In this episode, I’ll discuss whether 100 mg of micafungin is enough for critically ill obese patients.
The recommended dose of micafungin for candidemia is 100mg, but is this enough to achieve adequate levels in obese patients?
A meta-analysis published in the journal Critical Care attempts to answer this question.
Plasma micafungin concentrations were determined in 10 critically ill non-obese patients, 10 non-critically ill obese patients, and 11 critically ill morbidly obese patients.
Using a monte-carlo analysis, daily IV doses were simulated for 100 mg, 150 mg, and 200 mg given to patients at body weights of 45, 80, 115, 150, and 185 kg and ages of 30, 50, 70 and 90 years old.
The model showed that both weight and age were significant variables in attaining adequate plasma levels.

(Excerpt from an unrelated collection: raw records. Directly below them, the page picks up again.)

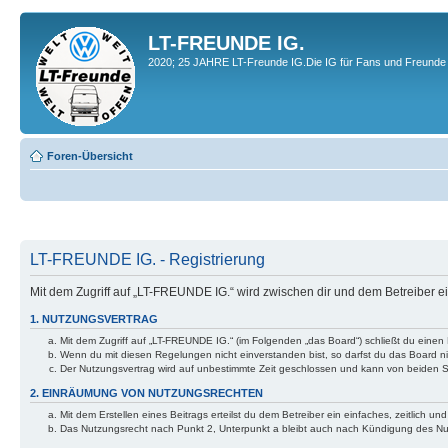
LT-FREUNDE IG.
2020; 25 JAHRE LT-Freunde IG.Die IG für Fans und Freunde 
Foren-Übersicht
LT-FREUNDE IG. - Registrierung
Mit dem Zugriff auf „LT-FREUNDE IG.“ wird zwischen dir und dem Betreiber 
1. NUTZUNGSVERTRAG
Mit dem Zugriff auf „LT-FREUNDE IG.“ (im Folgenden „das Board“) schließt du einen
Wenn du mit diesen Regelungen nicht einverstanden bist, so darfst du das Board nic
Der Nutzungsvertrag wird auf unbestimmte Zeit geschlossen und kann von beiden Se
2. EINRÄUMUNG VON NUTZUNGSRECHTEN
Mit dem Erstellen eines Beitrags erteilst du dem Betreiber ein einfaches, zeitlich
Das Nutzungsrecht nach Punkt 2, Unterpunkt a bleibt auch nach Kündigung des N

A dosing regimen was considered successful if the fractional target attainment using published MIC distributions was at least 90%.
For candida albicans, the model showed a micafungin dose of 150 mg was adequate for patients weighing under 115 kg and a dose of 200 mg was adequate for patients weighing up to 185 kg.
For candida glabrata, the model showed a micafungin dose of 200 mg was adequate only for patients weighing under 115 kg.
This article suggests that higher micafungin doses are needed for obese patients to adequately cover candida.
The authors reference a 2006 study where patients appeared to tolerate micafungin in doses of up to 8 mg/kg/day for as long as 28 days to support the safety of using higher micafungin doses in obese patients.